Prompt. Write out, unaltered, each line from the top of the records below down to the line where "Rendered at 1650 by 1275 pixels." appears, that line included.

Source records:
○ ○ ○

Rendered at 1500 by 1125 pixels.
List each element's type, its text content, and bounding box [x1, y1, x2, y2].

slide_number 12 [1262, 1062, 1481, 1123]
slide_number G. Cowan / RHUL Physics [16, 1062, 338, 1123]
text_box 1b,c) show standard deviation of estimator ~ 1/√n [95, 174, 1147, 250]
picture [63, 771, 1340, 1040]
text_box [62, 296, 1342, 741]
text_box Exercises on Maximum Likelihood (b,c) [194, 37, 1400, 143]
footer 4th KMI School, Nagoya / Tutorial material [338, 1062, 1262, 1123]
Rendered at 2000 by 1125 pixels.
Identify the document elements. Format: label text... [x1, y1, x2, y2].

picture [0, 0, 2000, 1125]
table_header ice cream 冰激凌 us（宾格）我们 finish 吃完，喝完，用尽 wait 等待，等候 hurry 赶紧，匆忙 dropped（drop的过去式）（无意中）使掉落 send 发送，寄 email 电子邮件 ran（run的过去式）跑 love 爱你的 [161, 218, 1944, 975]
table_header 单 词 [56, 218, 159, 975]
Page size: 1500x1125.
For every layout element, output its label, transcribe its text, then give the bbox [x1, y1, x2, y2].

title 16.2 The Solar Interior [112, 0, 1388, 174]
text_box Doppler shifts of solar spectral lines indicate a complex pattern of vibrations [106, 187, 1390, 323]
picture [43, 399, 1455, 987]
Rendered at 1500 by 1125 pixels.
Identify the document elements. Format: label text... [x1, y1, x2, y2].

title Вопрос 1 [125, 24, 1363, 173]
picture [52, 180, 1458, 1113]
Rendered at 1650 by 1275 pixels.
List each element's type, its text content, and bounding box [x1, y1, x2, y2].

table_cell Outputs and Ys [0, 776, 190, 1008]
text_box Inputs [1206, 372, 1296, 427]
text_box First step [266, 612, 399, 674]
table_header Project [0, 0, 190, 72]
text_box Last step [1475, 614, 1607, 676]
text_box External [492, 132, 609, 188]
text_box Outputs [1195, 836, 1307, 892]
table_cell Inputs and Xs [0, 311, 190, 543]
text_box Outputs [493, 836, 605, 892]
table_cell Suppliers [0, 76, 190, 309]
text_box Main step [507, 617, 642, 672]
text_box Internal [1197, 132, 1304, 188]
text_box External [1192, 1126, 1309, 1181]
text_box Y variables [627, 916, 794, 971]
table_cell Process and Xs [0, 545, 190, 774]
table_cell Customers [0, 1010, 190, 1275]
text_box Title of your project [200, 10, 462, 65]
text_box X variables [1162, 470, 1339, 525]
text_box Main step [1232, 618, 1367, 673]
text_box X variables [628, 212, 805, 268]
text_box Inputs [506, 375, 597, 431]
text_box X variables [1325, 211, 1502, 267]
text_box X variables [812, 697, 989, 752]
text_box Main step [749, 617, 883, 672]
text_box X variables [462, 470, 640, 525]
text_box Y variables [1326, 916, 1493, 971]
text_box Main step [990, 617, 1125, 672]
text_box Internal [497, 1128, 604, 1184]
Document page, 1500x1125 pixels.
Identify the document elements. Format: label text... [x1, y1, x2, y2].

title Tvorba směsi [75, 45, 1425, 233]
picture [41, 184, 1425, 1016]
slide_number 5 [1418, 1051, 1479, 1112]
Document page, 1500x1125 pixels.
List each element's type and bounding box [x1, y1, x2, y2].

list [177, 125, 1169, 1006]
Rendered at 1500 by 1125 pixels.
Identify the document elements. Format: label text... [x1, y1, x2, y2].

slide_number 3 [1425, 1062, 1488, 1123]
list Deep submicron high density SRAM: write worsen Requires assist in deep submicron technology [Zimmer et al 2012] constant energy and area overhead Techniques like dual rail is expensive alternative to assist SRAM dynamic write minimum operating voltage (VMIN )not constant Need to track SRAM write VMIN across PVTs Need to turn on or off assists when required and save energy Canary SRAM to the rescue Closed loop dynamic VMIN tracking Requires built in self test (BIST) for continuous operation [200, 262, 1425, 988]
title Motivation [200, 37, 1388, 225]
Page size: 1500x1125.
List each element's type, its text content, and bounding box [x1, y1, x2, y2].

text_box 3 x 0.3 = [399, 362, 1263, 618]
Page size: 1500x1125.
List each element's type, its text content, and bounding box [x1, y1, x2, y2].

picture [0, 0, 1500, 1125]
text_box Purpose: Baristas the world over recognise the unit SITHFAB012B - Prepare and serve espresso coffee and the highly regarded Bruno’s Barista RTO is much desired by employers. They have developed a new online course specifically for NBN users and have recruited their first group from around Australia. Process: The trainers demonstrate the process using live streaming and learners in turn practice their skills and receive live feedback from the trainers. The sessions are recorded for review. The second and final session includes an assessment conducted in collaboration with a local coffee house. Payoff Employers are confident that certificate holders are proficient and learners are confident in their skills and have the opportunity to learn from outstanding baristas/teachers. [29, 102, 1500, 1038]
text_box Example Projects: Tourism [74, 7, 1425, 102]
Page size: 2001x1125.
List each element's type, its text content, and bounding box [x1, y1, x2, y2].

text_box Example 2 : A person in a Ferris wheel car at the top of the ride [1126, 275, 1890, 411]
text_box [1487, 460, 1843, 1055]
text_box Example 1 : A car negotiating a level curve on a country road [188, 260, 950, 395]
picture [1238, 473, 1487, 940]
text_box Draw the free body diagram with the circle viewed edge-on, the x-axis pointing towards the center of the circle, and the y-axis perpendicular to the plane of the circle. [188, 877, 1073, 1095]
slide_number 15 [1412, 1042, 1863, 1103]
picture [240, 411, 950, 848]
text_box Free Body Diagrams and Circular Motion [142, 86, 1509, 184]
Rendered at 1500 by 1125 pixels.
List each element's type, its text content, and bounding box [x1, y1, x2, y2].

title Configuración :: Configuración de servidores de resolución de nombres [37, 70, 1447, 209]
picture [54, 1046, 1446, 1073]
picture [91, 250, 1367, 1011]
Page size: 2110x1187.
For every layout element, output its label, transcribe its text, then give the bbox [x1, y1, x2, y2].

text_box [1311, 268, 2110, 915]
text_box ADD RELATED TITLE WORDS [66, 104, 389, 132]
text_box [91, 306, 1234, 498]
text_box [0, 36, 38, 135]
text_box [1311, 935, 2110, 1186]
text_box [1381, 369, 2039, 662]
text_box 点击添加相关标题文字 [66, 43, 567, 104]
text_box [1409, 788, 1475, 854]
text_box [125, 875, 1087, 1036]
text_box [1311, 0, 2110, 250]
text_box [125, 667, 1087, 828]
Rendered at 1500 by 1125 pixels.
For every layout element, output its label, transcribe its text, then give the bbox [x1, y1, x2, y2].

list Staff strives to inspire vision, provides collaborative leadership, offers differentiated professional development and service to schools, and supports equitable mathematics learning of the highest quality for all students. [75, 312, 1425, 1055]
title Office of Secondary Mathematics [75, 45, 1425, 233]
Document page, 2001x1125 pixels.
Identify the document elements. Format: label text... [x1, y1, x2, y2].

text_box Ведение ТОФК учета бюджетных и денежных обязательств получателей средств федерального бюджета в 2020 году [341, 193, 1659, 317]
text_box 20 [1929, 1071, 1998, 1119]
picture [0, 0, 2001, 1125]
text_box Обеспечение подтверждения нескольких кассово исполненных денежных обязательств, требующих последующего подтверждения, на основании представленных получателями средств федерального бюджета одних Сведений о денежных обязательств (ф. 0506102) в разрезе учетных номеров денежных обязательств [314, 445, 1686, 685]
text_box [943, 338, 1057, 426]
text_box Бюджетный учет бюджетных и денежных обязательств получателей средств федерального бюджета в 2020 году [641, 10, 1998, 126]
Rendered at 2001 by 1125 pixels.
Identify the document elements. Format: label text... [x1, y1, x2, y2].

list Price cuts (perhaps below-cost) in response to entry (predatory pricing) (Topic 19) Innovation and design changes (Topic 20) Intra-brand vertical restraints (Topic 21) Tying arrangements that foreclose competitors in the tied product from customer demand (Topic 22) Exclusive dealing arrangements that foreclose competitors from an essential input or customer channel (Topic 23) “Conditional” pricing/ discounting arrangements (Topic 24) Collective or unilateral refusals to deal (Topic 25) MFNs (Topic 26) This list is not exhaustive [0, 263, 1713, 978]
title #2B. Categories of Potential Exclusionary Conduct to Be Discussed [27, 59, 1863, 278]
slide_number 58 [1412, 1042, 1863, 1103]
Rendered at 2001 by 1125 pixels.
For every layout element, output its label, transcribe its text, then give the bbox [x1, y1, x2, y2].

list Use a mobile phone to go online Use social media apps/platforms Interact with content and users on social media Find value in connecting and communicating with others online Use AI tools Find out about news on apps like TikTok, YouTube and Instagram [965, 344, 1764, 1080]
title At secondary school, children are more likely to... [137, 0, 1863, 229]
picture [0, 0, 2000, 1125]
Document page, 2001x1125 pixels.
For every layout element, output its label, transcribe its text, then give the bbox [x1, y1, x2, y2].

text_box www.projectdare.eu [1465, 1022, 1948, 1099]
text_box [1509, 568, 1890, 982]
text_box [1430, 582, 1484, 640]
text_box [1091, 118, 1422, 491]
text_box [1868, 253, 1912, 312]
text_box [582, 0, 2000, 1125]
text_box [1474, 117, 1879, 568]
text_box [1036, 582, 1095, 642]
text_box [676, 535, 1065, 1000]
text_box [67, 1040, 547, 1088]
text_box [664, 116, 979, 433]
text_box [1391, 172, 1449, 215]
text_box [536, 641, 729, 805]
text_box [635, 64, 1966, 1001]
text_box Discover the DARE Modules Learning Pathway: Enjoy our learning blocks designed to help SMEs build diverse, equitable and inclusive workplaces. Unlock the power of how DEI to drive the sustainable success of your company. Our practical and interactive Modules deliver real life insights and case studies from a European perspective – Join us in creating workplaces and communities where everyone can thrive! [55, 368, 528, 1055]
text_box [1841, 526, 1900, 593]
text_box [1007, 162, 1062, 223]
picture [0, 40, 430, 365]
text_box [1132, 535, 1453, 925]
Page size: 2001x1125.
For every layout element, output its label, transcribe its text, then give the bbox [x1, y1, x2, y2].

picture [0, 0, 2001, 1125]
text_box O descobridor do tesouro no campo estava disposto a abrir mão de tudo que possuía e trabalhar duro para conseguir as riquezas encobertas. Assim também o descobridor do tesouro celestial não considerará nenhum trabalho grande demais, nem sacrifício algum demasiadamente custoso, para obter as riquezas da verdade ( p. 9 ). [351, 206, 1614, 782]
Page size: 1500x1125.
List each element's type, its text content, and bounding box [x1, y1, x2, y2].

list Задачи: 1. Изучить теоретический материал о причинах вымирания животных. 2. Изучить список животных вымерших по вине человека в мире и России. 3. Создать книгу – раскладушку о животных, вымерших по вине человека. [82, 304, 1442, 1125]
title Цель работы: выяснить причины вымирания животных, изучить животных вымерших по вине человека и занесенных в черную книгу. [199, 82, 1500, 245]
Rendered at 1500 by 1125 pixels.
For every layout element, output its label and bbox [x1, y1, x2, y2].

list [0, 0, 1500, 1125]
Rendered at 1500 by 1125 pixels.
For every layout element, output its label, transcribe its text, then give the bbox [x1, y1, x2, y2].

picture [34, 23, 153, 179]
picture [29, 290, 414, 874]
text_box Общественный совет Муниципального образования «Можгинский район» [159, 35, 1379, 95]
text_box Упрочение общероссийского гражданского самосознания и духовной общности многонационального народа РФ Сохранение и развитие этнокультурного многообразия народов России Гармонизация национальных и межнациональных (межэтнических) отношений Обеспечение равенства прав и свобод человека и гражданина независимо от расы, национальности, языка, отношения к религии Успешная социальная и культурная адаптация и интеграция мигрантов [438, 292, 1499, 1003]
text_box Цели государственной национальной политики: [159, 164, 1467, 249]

○ ○ ○

Completed task.
Rendered at 1500 by 1125 pixels.
List each element's type, its text content, and bounding box [x1, y1, x2, y2].

slide_number 12 [1262, 1062, 1481, 1123]
slide_number G. Cowan / RHUL Physics [16, 1062, 338, 1123]
text_box 1b,c) show standard deviation of estimator ~ 1/√n [95, 174, 1147, 250]
picture [63, 771, 1340, 1040]
text_box [62, 296, 1342, 741]
text_box Exercises on Maximum Likelihood (b,c) [194, 37, 1400, 143]
footer 4th KMI School, Nagoya / Tutorial material [338, 1062, 1262, 1123]
Rendered at 2000 by 1125 pixels.
Identify the document elements. Format: label text... [x1, y1, x2, y2].

picture [0, 0, 2000, 1125]
table_header ice cream 冰激凌 us（宾格）我们 finish 吃完，喝完，用尽 wait 等待，等候 hurry 赶紧，匆忙 dropped（drop的过去式）（无意中）使掉落 send 发送，寄 email 电子邮件 ran（run的过去式）跑 love 爱你的 [161, 218, 1944, 975]
table_header 单 词 [56, 218, 159, 975]
Page size: 1500x1125.
For every layout element, output its label, transcribe its text, then give the bbox [x1, y1, x2, y2].

title 16.2 The Solar Interior [112, 0, 1388, 174]
text_box Doppler shifts of solar spectral lines indicate a complex pattern of vibrations [106, 187, 1390, 323]
picture [43, 399, 1455, 987]
Rendered at 1500 by 1125 pixels.
Identify the document elements. Format: label text... [x1, y1, x2, y2].

title Вопрос 1 [125, 24, 1363, 173]
picture [52, 180, 1458, 1113]
Rendered at 1650 by 1275 pixels.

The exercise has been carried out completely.